Myanmar’s population is nearly 90 percent Buddhist; just 6 percent identify as Christian. Yet, because of the work of Christian missionaries who first came to Myanmar’s Chin state in the 1800s, today the majority of the Chin people, an ethnic minority group, are Christian.
They have paid a price for their belief. The BBC and Human Rights Watch report that the Chin are Myanmar’s most persecuted people group.
“The major reasons for their diasporic movement is: 1. Economic, 2. Safety, 3. Religious freedom,” said Bill, who also serves as the superintendent of the Myanmar District.
When Christians leave Myanmar for economic or other reasons, they often choose new homes where they can safely practice their faith.
“Wherever they go they naturally start churches because that’s part of their life,” said Ray McCrary, pastor of a Nazarene church in south Indianapolis, where more than 15,000 Chin immigrants live. His American congregation is partnering with a local Myanmar Chin church, and he meets weekly for discipleship with its pastor, who came to the United States as a refugee (read the story).
“Just as the early Christians were dispersed from Jerusalem, it became natural to start churches and reach out to their friends,” McCrary added.
The Nazarene church in Myanmar itself has declared a new mission: “Reaching Myanmar People for Christ in the NATIONS,” wherever they might be, Bill said.
In response to this clear church planting movement, the Southeast Asia Nazarene Bible College (SEANBC) started a Myanmar course of study in Bangkok with 28 students registered.
Bill opened an SEANBC extension center in Khunjar’s church, which trains Myanmar migrant workers as disciples. Currently there are eight Myanmar migrant workers who received a district license from the Thailand District.
The Nazarene theological course of study, which prepares ministers around the world for ordination, has been translated into Burmese, one of four majority languages of Myanmar, and there are plans for electronic courses of study through SEANBC to reach Chin and other Myanmar ethnic ministers in training around the world, including the United States.
In addition the Chin congregation that is sharing space and fellowship with Southside Church of the Nazarene in Indianapolis, several other Nazarene churches in the U.S. are becoming aware of local congregations of Myanmar immigrants and seeking ways to support them.
Pastor Steve Rhoades, of The Point Church of the Nazarene in Greenwood, outside of Indianapolis, Indiana, discovered the concentration of Myanmar immigrants in his community and has sought them out.

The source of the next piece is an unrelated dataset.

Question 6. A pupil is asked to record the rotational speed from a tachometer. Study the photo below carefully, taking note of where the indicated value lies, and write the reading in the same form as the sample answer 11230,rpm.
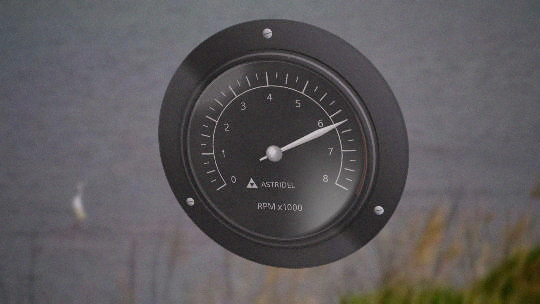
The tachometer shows 6250,rpm
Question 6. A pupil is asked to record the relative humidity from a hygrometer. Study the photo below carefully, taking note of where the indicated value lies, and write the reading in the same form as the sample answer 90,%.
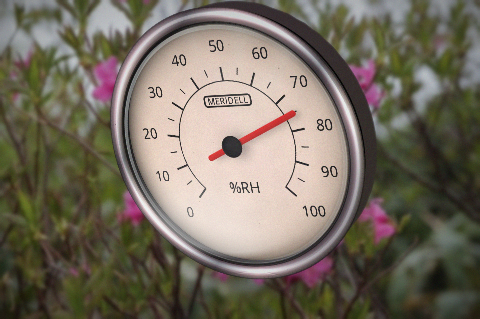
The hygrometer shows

In some cases, there were churches in his community with as many as 70 people meeting in homes for worship. The Point offered its building to them and arranged a plot for gardening, one of the activities that Chin people enjoy and excel at. They also recognized their accomplished music skills through listening to their worship services.
Rhoades has also helped to network local Nazarene churches with Myanmar Nazarene groups in Texas, Oklahoma, Kentucky, Georgia and Colorado. Several Myanmar congregations in other states are in discussion with local Nazarene leaders about joining the denomination, he said.
Established Nazarenes have the opportunity to help connect diaspora communities and assist them in starting churches. As ethnic groups gather together in churches, they are able to share their joys and struggles and encourage one another.
“The opportunities are great,” Bill said. “People are responding, people are opening their homes for prayer. This opportunity is hard to find in their motherland. Diaspora is a great opportunity for gospel. We need to both reach unreached Myanmar communities in Thailand, and train migrant Christian workers as disciples to reach their own people in Thailand.”